Records supplied Start Marker

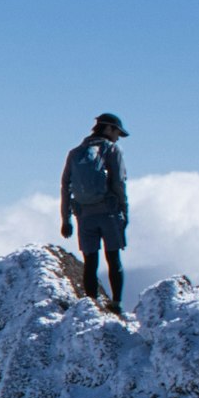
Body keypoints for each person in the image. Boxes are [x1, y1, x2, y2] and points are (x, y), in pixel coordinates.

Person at [59, 113, 131, 312]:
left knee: (90, 260)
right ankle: (116, 304)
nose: (118, 137)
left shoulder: (75, 153)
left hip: (84, 215)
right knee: (113, 258)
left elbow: (65, 185)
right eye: (117, 132)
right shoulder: (112, 150)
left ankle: (91, 304)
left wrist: (66, 219)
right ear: (108, 129)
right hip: (109, 212)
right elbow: (119, 183)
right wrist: (124, 211)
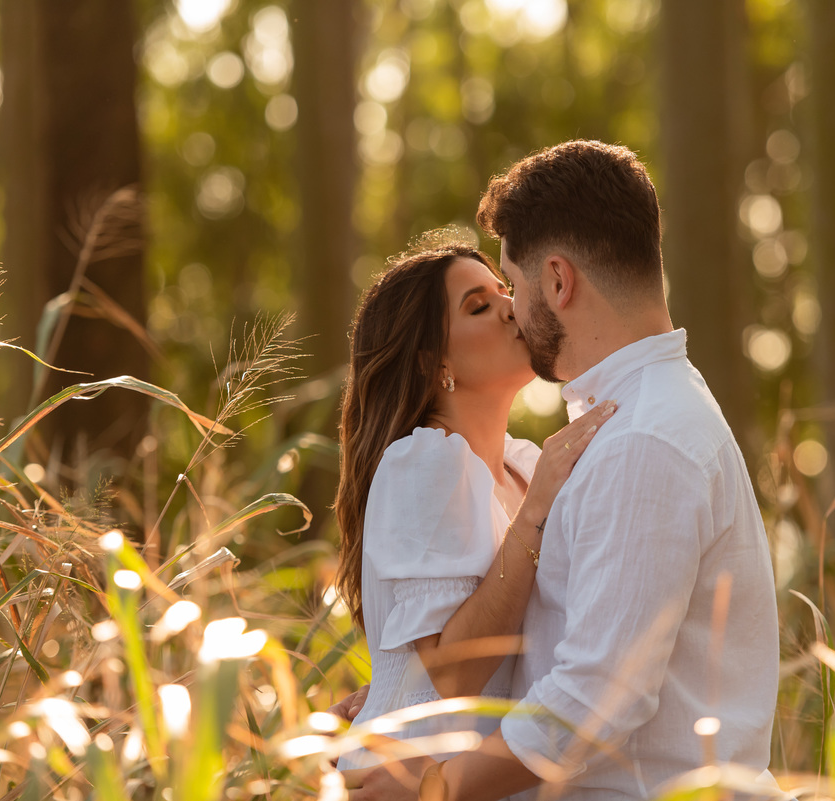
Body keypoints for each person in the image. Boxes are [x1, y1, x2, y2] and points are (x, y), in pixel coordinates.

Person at [343, 141, 780, 800]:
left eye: (510, 286)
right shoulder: (620, 424)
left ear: (557, 281)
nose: (512, 309)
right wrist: (392, 697)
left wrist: (434, 782)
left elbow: (596, 696)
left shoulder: (641, 441)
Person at [333, 236, 617, 770]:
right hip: (412, 777)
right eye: (478, 306)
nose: (512, 309)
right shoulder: (425, 464)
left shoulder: (523, 465)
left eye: (503, 291)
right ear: (434, 361)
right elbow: (453, 672)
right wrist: (534, 513)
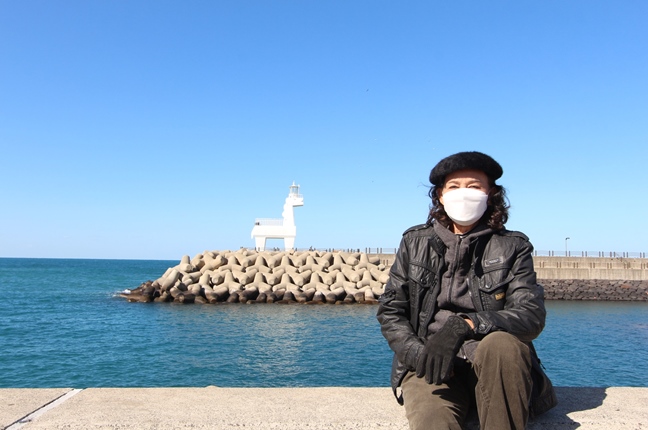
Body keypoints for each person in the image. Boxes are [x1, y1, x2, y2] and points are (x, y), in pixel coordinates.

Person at [376, 151, 557, 430]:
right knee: (433, 423)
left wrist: (467, 324)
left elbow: (531, 315)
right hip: (431, 362)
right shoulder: (414, 242)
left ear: (490, 193)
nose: (463, 194)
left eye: (474, 186)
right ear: (440, 195)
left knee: (503, 344)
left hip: (495, 365)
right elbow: (391, 311)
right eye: (454, 186)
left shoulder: (514, 247)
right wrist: (417, 354)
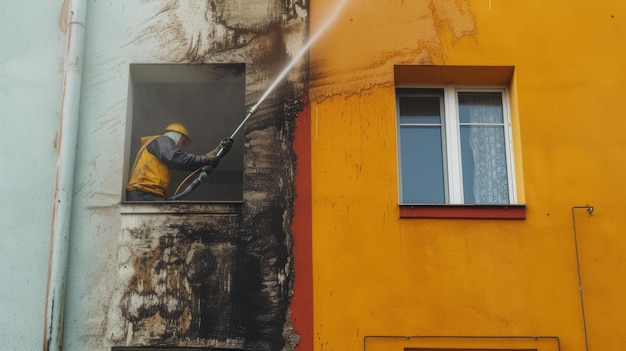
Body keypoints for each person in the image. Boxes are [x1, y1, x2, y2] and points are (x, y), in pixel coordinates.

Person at [126, 122, 233, 201]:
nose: (181, 145)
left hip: (146, 194)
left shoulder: (158, 147)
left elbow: (186, 162)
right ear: (177, 135)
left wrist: (218, 151)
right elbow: (180, 159)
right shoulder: (162, 141)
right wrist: (206, 160)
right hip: (144, 194)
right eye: (182, 141)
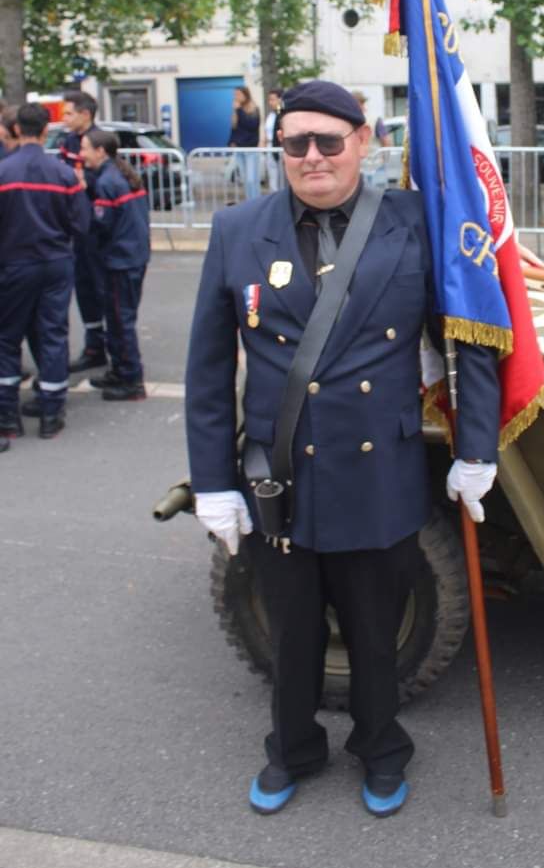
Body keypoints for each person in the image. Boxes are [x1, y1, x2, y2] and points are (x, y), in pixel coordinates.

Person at [185, 79, 500, 818]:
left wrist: (475, 445)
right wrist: (212, 481)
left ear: (365, 141)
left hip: (376, 470)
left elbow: (468, 337)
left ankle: (381, 748)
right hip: (279, 473)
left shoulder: (415, 222)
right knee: (291, 631)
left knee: (371, 629)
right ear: (279, 149)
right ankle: (291, 748)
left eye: (329, 139)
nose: (313, 155)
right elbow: (205, 369)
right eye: (295, 141)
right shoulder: (238, 229)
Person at [0, 102, 89, 450]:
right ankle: (52, 415)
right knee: (52, 332)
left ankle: (8, 419)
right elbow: (81, 224)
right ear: (46, 130)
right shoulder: (63, 174)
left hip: (14, 263)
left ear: (17, 130)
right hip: (55, 262)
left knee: (7, 338)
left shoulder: (4, 173)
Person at [76, 129, 151, 400]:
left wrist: (82, 198)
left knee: (121, 321)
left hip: (122, 260)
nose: (81, 154)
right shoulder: (120, 174)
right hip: (132, 256)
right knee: (118, 317)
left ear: (100, 151)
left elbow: (100, 223)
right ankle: (119, 370)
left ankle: (132, 380)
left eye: (85, 148)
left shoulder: (109, 181)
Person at [58, 90, 107, 371]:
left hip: (97, 227)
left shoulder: (100, 140)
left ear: (85, 114)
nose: (64, 119)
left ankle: (110, 346)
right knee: (84, 286)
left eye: (68, 113)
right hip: (77, 226)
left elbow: (105, 177)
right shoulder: (67, 141)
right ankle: (93, 346)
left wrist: (84, 179)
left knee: (101, 286)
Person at [228, 85, 261, 201]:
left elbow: (251, 125)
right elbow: (235, 129)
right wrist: (231, 142)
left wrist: (238, 111)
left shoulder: (253, 109)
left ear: (245, 95)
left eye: (238, 94)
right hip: (239, 148)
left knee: (252, 179)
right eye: (234, 95)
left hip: (251, 149)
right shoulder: (237, 110)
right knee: (245, 178)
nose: (235, 97)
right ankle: (250, 201)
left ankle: (256, 201)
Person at [262, 88, 284, 192]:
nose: (270, 102)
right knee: (273, 175)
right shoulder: (270, 115)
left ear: (280, 99)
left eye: (273, 99)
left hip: (280, 147)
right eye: (269, 100)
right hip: (270, 147)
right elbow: (267, 132)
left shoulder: (282, 114)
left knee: (282, 176)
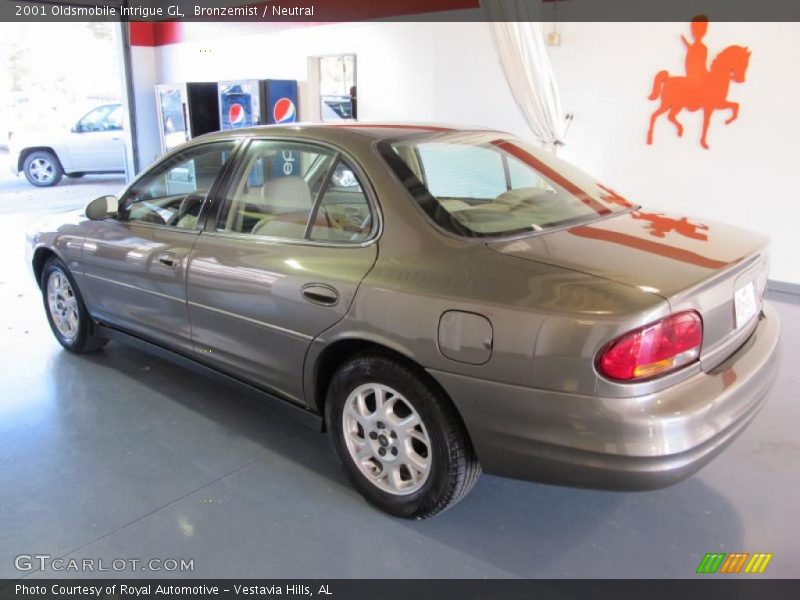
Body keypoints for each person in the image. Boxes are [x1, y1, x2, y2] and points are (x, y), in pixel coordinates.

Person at [681, 15, 710, 84]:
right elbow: (698, 64)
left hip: (696, 74)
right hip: (695, 76)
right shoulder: (701, 48)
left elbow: (702, 64)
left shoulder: (702, 47)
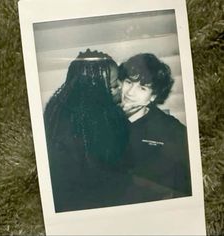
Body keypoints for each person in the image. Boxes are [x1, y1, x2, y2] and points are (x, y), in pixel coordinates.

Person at [44, 49, 130, 212]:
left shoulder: (99, 113)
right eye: (113, 85)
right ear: (94, 91)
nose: (121, 86)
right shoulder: (75, 125)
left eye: (118, 79)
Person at [118, 53, 192, 203]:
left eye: (143, 88)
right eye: (128, 82)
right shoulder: (103, 119)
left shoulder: (171, 130)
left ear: (153, 96)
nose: (130, 92)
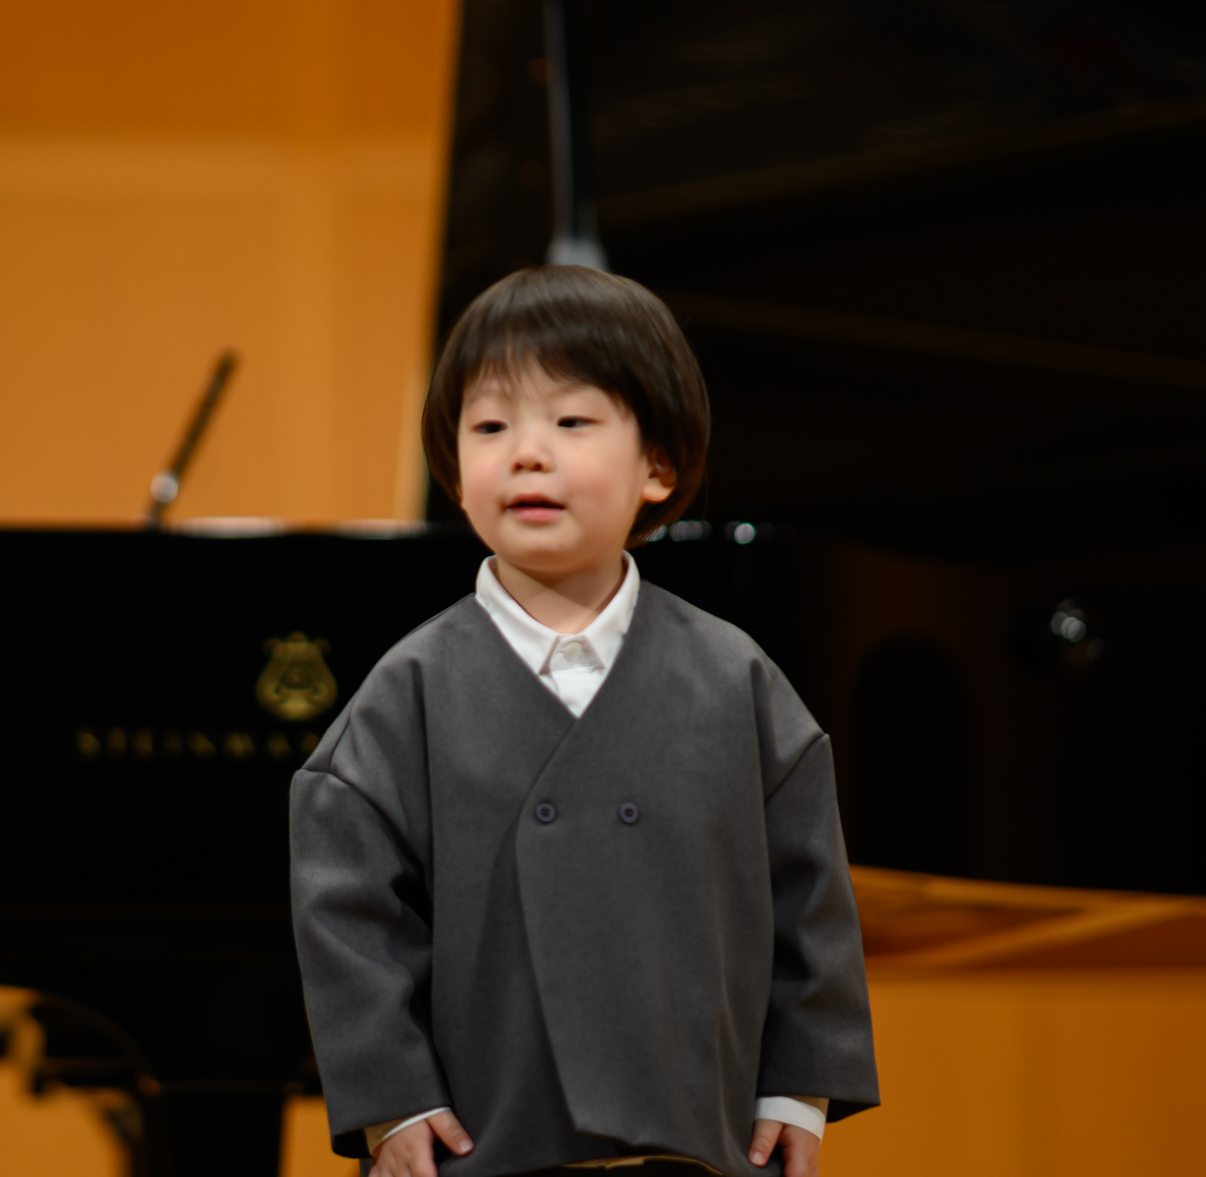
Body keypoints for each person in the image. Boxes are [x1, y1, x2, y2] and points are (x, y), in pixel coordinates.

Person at [289, 266, 878, 1176]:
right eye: (490, 427)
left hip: (697, 1134)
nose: (527, 452)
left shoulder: (735, 678)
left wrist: (797, 1085)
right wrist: (391, 1095)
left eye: (570, 422)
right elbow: (349, 911)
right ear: (453, 467)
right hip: (483, 1138)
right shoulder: (408, 688)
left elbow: (812, 897)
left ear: (658, 465)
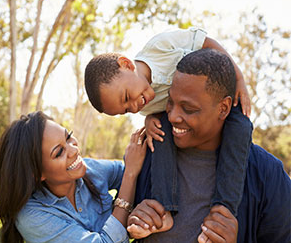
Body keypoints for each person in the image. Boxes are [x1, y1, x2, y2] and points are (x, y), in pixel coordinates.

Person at [84, 27, 253, 220]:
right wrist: (149, 120)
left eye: (126, 97)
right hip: (187, 120)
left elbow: (206, 42)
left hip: (217, 97)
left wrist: (238, 78)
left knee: (241, 127)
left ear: (126, 64)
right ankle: (163, 207)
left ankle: (224, 208)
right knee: (158, 134)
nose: (134, 106)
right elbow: (157, 112)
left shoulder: (159, 47)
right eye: (127, 110)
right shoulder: (145, 105)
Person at [127, 49, 291, 243]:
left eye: (188, 109)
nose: (172, 117)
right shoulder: (149, 154)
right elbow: (114, 224)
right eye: (170, 103)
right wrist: (133, 223)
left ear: (223, 108)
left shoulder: (266, 174)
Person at [0, 111, 156, 242]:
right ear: (37, 174)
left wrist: (151, 120)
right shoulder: (32, 216)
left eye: (68, 137)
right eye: (59, 152)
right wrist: (130, 176)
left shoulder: (90, 170)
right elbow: (131, 174)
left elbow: (142, 176)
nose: (74, 150)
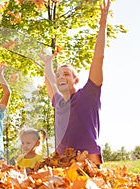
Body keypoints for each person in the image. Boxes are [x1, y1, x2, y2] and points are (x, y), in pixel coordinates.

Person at [39, 0, 111, 167]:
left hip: (88, 162)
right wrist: (48, 63)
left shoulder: (89, 94)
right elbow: (49, 81)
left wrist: (103, 24)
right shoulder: (58, 102)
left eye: (66, 74)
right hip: (63, 162)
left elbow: (98, 58)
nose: (60, 78)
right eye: (58, 76)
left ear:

Records supplied End Marker

* **Aim of the task**
Copy word for word the span of the records above that begins at the line with "left wrist: (475, 445)" and ends at the line with "left elbow: (702, 64)", including those two lines but not the pictures.

* **Exercise response**
left wrist: (475, 445)
right wrist: (212, 481)
left ear: (365, 141)
left hip: (376, 470)
left elbow: (468, 337)
left ankle: (381, 748)
right hip: (279, 473)
left shoulder: (415, 222)
right knee: (291, 631)
left knee: (371, 629)
right ear: (279, 149)
right ankle: (291, 748)
left eye: (329, 139)
nose: (313, 155)
right elbow: (205, 369)
right eye: (295, 141)
right shoulder: (238, 229)
Person at [0, 102, 89, 450]:
right ankle: (52, 415)
right knee: (52, 332)
left ankle: (8, 419)
right elbow: (81, 224)
right ear: (46, 130)
right shoulder: (63, 174)
left hip: (14, 263)
left ear: (17, 130)
right hip: (55, 262)
left knee: (7, 338)
left shoulder: (4, 173)
Person at [76, 129, 151, 400]:
left wrist: (82, 198)
left knee: (121, 321)
left hip: (122, 260)
nose: (81, 154)
right shoulder: (120, 174)
right hip: (132, 256)
right knee: (118, 317)
left ear: (100, 151)
left elbow: (100, 223)
right ankle: (119, 370)
left ankle: (132, 380)
left eye: (85, 148)
left shoulder: (109, 181)
Person at [58, 90, 107, 371]:
left hip: (97, 227)
left shoulder: (100, 140)
left ear: (85, 114)
nose: (64, 119)
left ankle: (110, 346)
right knee: (84, 286)
left eye: (68, 113)
right hip: (77, 226)
left elbow: (105, 177)
right shoulder: (67, 141)
right ankle: (93, 346)
left wrist: (84, 179)
left knee: (101, 286)
Person at [228, 85, 261, 201]:
left elbow: (251, 125)
right elbow: (235, 129)
right wrist: (231, 142)
left wrist: (238, 111)
left shoulder: (253, 109)
left ear: (245, 95)
left eye: (238, 94)
right hip: (239, 148)
left knee: (252, 179)
right eye: (234, 95)
left hip: (251, 149)
right shoulder: (237, 110)
right knee: (245, 178)
nose: (235, 97)
right ankle: (250, 201)
left ankle: (256, 201)
Person at [262, 88, 284, 192]:
nose: (270, 102)
right knee: (273, 175)
right shoulder: (270, 115)
left ear: (280, 99)
left eye: (273, 99)
left hip: (280, 147)
right eye: (269, 100)
right hip: (270, 147)
right elbow: (267, 132)
left shoulder: (282, 114)
left knee: (282, 176)
Body keypoints for each person in the image. Boxes are [x1, y1, x2, y2] and points are (x, y), in pixel coordinates.

Person at [681, 15, 710, 84]:
right elbow: (698, 64)
left hip: (696, 74)
right hip: (695, 76)
right shoulder: (701, 48)
left elbow: (702, 64)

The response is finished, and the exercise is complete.